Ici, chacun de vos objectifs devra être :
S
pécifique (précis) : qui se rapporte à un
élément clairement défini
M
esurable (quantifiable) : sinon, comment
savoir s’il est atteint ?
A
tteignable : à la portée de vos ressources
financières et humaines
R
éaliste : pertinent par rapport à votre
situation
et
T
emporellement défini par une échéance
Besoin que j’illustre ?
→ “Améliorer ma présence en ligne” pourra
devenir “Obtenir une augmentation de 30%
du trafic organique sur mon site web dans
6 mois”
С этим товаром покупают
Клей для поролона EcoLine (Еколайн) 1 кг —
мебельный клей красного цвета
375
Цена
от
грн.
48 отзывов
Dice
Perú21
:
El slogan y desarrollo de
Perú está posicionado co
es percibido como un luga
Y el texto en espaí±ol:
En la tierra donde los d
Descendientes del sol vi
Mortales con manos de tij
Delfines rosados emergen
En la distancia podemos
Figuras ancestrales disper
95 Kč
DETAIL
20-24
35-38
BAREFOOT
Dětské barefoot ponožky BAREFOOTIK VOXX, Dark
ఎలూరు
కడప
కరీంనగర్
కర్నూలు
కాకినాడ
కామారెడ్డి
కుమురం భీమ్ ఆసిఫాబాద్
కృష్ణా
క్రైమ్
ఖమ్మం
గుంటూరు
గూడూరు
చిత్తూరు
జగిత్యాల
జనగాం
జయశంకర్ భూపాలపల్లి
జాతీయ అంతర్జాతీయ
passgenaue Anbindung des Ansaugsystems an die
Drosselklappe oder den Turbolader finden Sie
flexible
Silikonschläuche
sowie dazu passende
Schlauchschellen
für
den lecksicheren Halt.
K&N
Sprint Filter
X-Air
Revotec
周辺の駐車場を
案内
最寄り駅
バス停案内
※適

......

◆ PROBLEM DETAILS ◆
Could you write out all the data exactly as it is given?

◆ SOLUTION TO THE PROBLEM ◆
Ici, chacun de vos objectifs devra être :
S
pécifique (précis) : qui se rapporte à un
élément clairement défini
M
esurable (quantifiable) : sinon, comment
savoir s’il est atteint ?
A
tteignable : à la portée de vos ressources
financières et humaines
R
éaliste : pertinent par rapport à votre
situation
et
T
emporellement défini par une échéance
Besoin que j’illustre ?
→ “Améliorer ma présence en ligne” pourra
devenir “Obtenir une augmentation de 30%
du trafic organique sur mon site web dans
6 mois”
С этим товаром покупают
Клей для поролона EcoLine (Еколайн) 1 кг —
мебельный клей красного цвета
375
Цена
от
грн.
48 отзывов
Dice
Perú21
:
El slogan y desarrollo de
Perú está posicionado co
es percibido como un luga
Y el texto en espaí±ol:
En la tierra donde los d
Descendientes del sol vi
Mortales con manos de tij
Delfines rosados emergen
En la distancia podemos
Figuras ancestrales disper
95 Kč
DETAIL
20-24
35-38
BAREFOOT
Dětské barefoot ponožky BAREFOOTIK VOXX, Dark
ఎలూరు
కడప
కరీంనగర్
కర్నూలు
కాకినాడ
కామారెడ్డి
కుమురం భీమ్ ఆసిఫాబాద్
కృష్ణా
క్రైమ్
ఖమ్మం
గుంటూరు
గూడూరు
చిత్తూరు
జగిత్యాల
జనగాం
జయశంకర్ భూపాలపల్లి
జాతీయ అంతర్జాతీయ
passgenaue Anbindung des Ansaugsystems an die
Drosselklappe oder den Turbolader finden Sie
flexible
Silikonschläuche
sowie dazu passende
Schlauchschellen
für
den lecksicheren Halt.
K&N
Sprint Filter
X-Air
Revotec
周辺の駐車場を
案内
最寄り駅
バス停案内
※適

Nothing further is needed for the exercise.